_Complete the following_:
a) Copy the executive privilege transcript between "And my question" and "and litigating it.", inclusive, and change "White House" to "administration" everywhere it appears.
b) In the executive privilege transcript, what does Rosenberg say a possible waiver does not stop the White House from doing?

_Excerpted text_:
= = = = =

MCQUADE:  And I think we`re entitled to know whether -- William Barr has characterized the decision that Robert Mueller has cleared or exonerated President Trump from obstruction of justice, and I think the American people are entitled -- entitled to hear it from Robert Mueller himself whether that is accurate. 

MATTHEWS:  Well, Chuck, on this same point, it seems to me that the other - - I`m trying to remember yesterday`s testimony, but I thought that Mr. Barr said he would have no objection to Mueller testifying. 

And my question is, that might change, because we know the White House has a lot of power here.  And they could exert -- the president has to assert privilege, executive privilege.  In this case, the president, can he exert executive privilege over a Justice Department official? 

ROSENBERG:  Yes, he could, if it applies.

You know, Barbara`s spot on with regard to the law of executive privilege.  And it may very well have been waived, but that doesn`t preclude the White House from asserting it and litigating it. 

MATTHEWS:  Yes. 

ROSENBERG:  And so that`s going to take a long time to resolve.  And that might be part of the ploy, Chris.

= = = = =

_Records provided_:
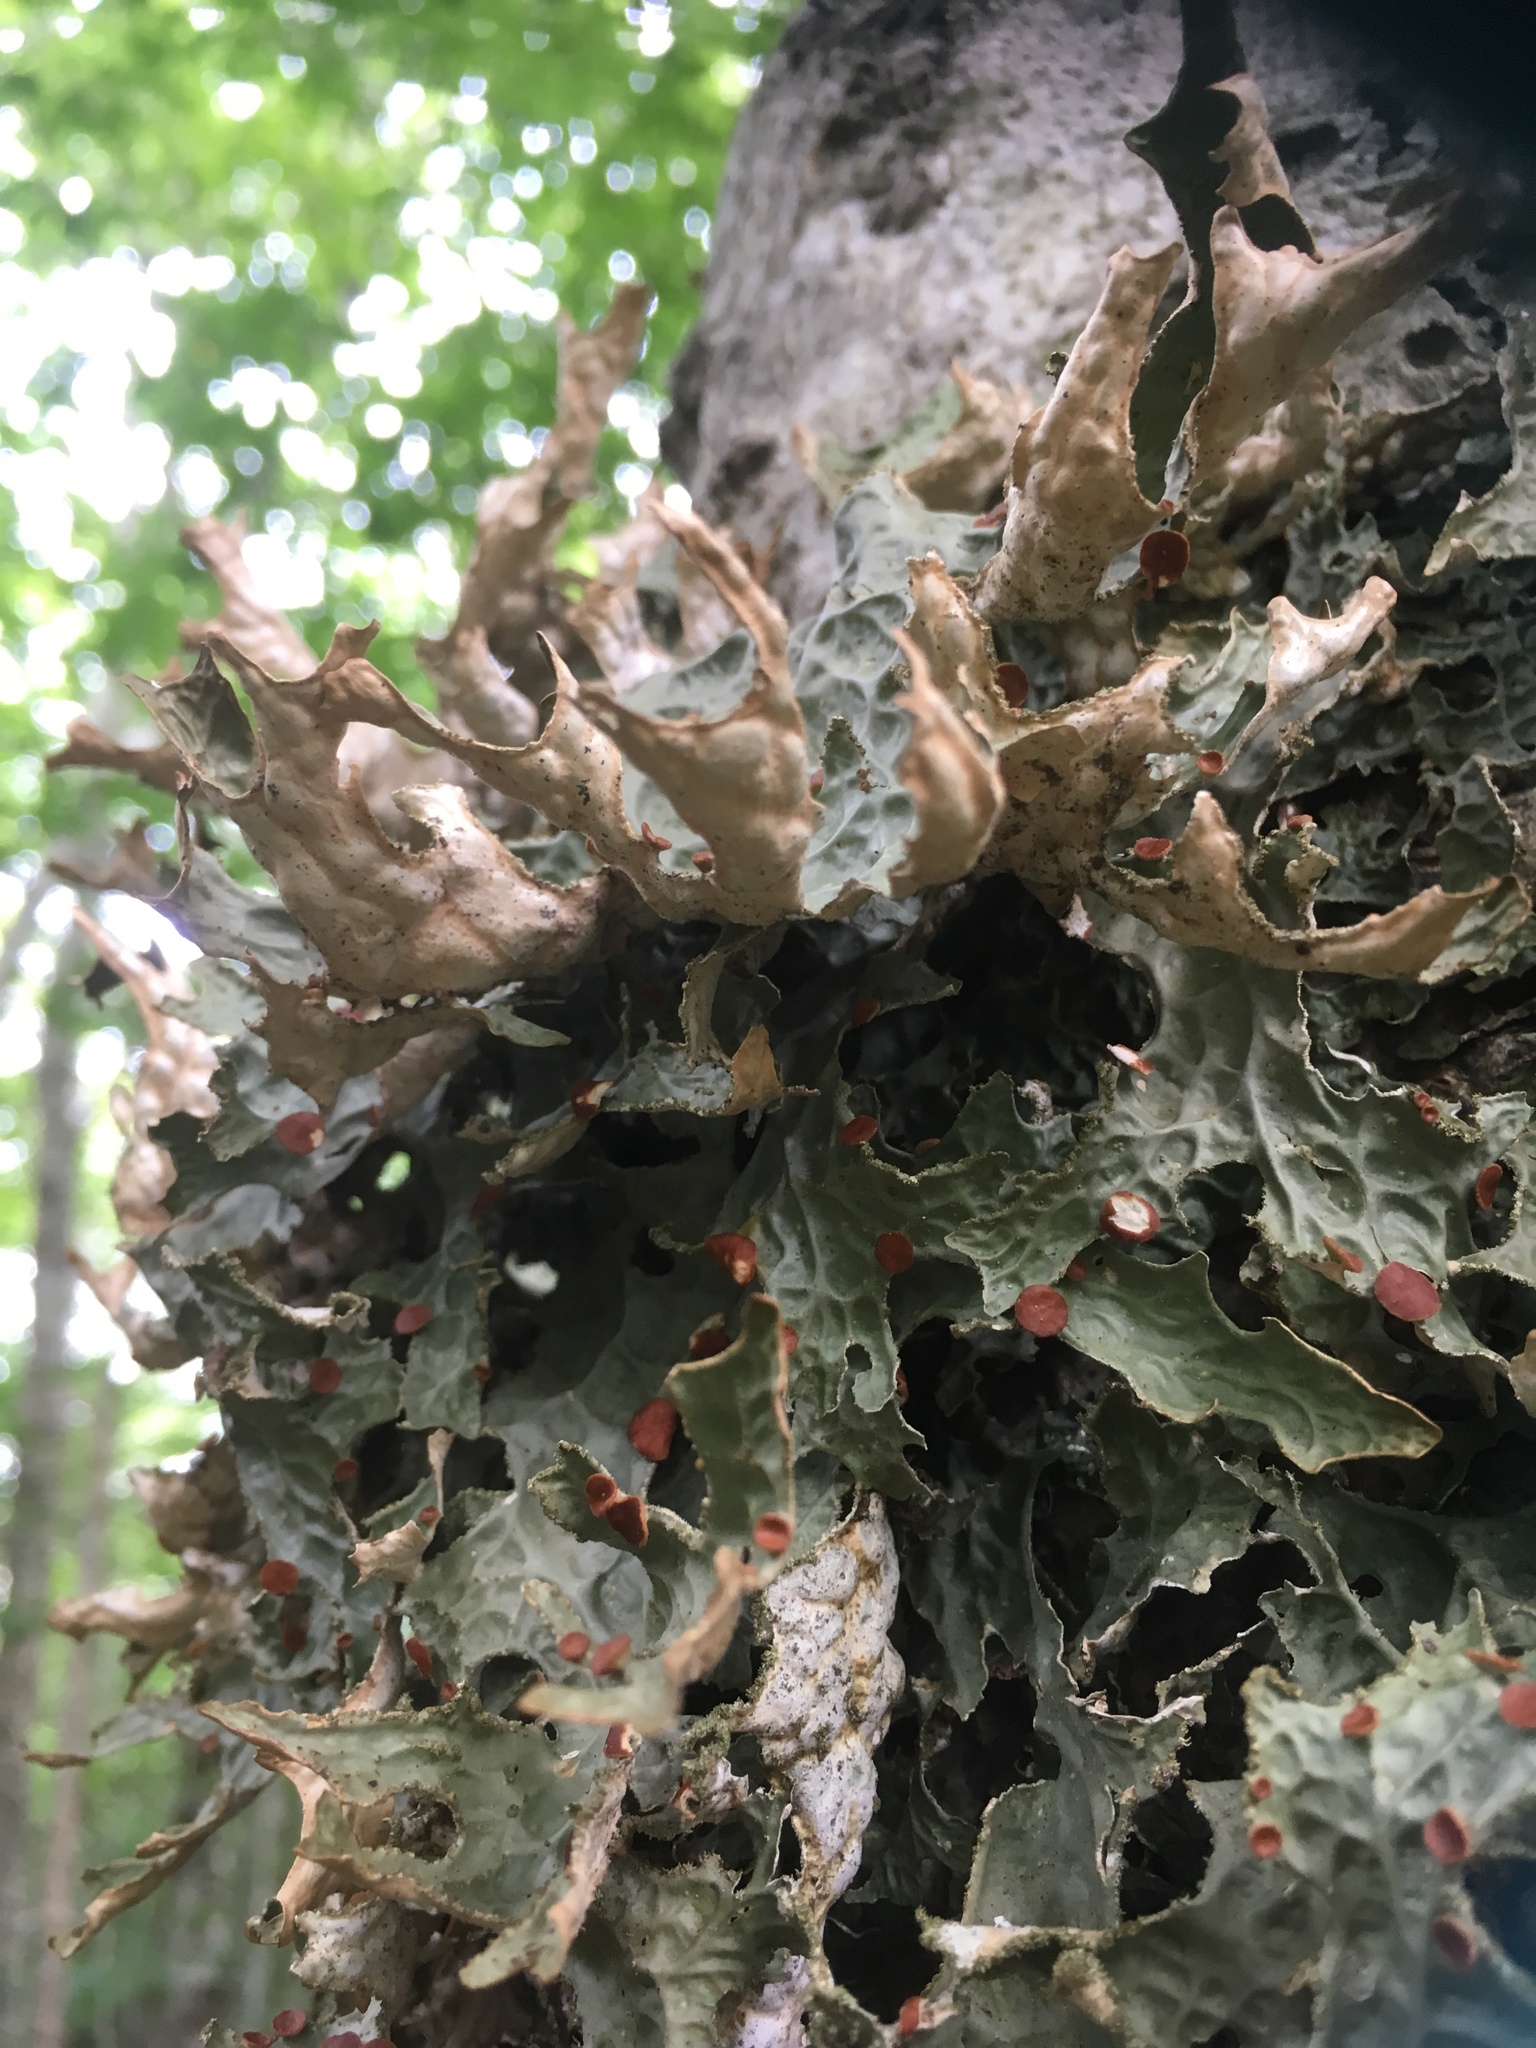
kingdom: Fungi
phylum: Ascomycota
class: Lecanoromycetes
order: Peltigerales
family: Lobariaceae
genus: Lobaria
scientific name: Lobaria pulmonaria
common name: Lungwort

= = = = =

_Written responses_:
a)
And my question is, that might change, because we know the administration has a lot of power here.  And they could exert -- the president has to assert privilege, executive privilege.  In this case, the president, can he exert executive privilege over a Justice Department official? 

ROSENBERG:  Yes, he could, if it applies.

You know, Barbara`s spot on with regard to the law of executive privilege.  And it may very well have been waived, but that doesn`t preclude the administration from asserting it and litigating it.

b) Asserting executive privilege and litigating it.